Rendered images of charts:

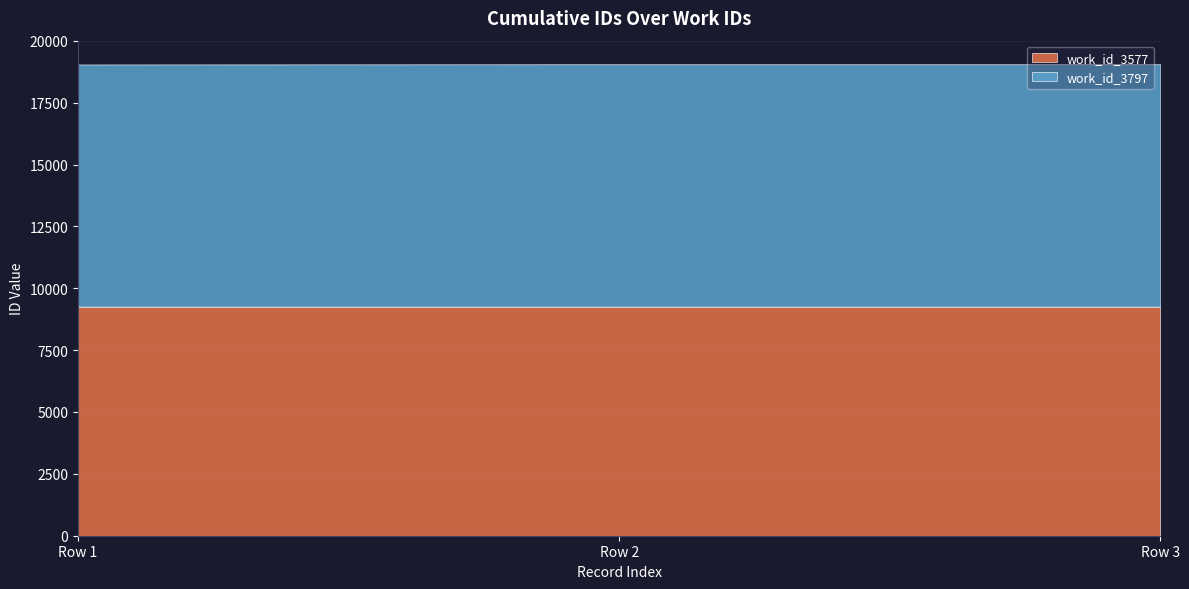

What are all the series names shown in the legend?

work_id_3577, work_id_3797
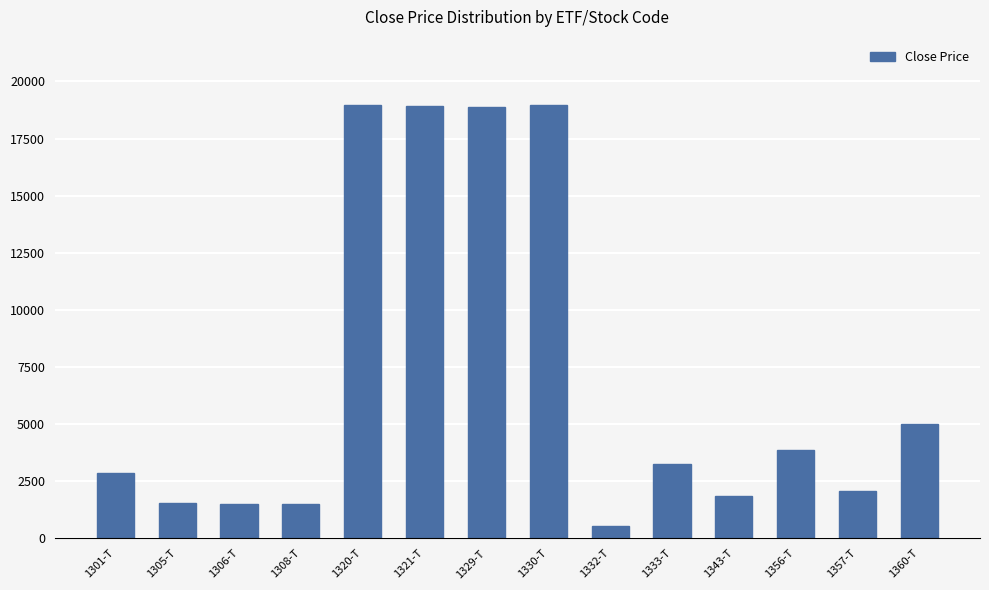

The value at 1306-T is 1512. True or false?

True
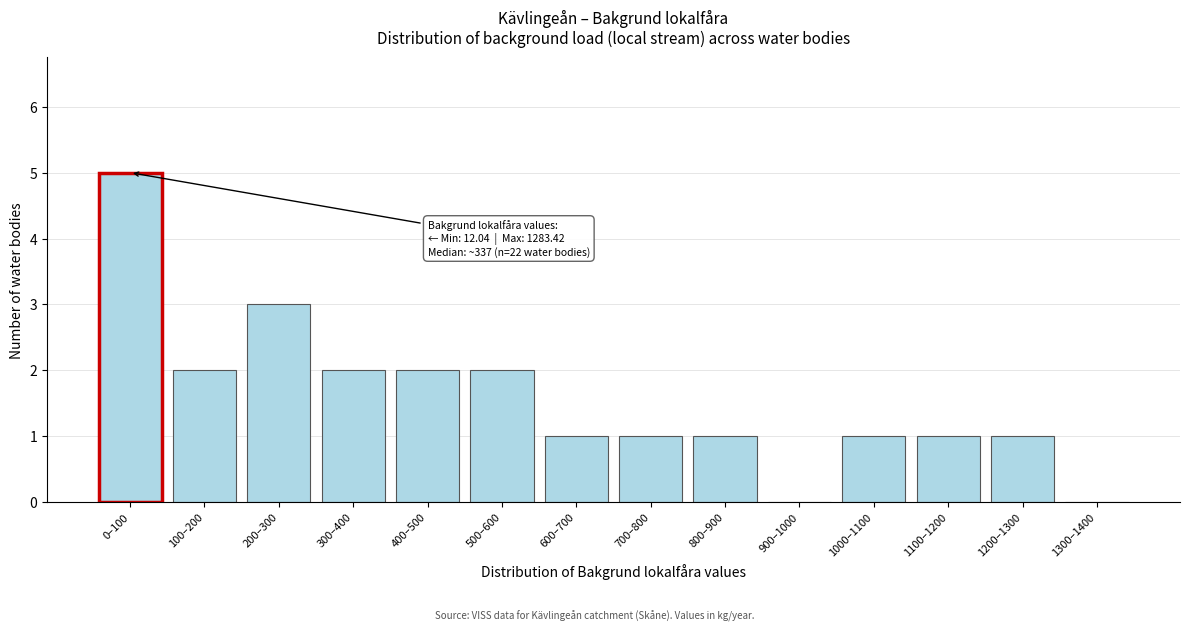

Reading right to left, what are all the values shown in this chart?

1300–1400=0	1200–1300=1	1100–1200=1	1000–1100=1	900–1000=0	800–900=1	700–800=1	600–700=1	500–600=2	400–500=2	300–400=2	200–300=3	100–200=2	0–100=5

Task description:
Reproduce the text of every item above word for word, leaving the pictures out of your answer.

Result for this exercise:
What are all the series names shown in the legend?

work_id_3577, work_id_3797

The value at 1306-T is 1512. True or false?

True

Reading right to left, what are all the values shown in this chart?

1300–1400=0	1200–1300=1	1100–1200=1	1000–1100=1	900–1000=0	800–900=1	700–800=1	600–700=1	500–600=2	400–500=2	300–400=2	200–300=3	100–200=2	0–100=5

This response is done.